In case of predefined loss outputs, like SoftmaxOutput, the same things are done, with following differences

  1. From user perspective all steps of loss calculations are combined into one, single symbolic calculation.
  2. It may create label variable internally, so you do not have to declare it explicitly.
  3. Internally for backpropagation loss function is used, but output of this symbol is its input, so you do not need to strip this layer for getting predictions. I.e. effectively you may use same network for training and prediction.
JockLawrie commented 7 years ago

Ah OK. To summarize, my previous understanding was that the eval_metric takes in the network's output and the solver seeks to minimize the eval_metric (loss). Turns out the loss is defined as the output of the network's output layer and the solver minimizes this. During training the eval_metric is calculated at the end of each epoch solely for monitoring purposes. That's most helpful, thanks again.

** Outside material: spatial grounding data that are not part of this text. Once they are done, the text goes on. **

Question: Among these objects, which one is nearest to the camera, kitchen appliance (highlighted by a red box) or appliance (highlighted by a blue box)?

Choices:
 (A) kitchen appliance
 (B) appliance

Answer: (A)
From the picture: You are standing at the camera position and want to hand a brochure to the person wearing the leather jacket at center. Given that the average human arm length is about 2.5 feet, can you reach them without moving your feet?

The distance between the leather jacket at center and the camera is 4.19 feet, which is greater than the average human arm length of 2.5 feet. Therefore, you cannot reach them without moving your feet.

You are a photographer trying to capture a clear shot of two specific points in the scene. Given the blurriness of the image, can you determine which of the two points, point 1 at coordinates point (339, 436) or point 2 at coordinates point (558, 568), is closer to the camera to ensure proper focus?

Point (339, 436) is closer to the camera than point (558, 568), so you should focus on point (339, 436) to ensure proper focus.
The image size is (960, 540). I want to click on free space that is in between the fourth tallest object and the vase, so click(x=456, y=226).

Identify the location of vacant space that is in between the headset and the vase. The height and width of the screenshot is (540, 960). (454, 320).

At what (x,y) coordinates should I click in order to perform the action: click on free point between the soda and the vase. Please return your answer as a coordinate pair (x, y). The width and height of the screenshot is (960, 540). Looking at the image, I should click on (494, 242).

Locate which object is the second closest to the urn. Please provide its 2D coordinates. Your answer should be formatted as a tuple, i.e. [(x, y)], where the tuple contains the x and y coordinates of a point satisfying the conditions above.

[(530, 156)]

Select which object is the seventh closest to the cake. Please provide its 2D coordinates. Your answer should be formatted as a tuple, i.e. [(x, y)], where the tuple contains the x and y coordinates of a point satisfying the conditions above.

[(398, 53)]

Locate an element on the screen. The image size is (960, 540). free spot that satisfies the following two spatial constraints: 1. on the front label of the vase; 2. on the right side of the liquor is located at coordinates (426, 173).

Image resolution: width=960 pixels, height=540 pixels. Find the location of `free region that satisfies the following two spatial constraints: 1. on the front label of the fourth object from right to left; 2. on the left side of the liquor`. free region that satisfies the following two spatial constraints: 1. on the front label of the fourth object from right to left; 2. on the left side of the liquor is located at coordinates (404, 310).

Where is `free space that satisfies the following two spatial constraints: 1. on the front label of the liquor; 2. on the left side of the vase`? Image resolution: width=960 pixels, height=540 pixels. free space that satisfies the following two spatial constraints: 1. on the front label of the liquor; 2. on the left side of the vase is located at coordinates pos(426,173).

Arkoniak commented 7 years ago

Yes, exactly. I think it's quite possible to hide all of this stuff from user, so you'll be able proceed exactly as in your initial understanding, as in specifying loss layer and network separately, with construction of full network, stripping away loss results etc etc done internally. I presume it'll be implemented in high level module api.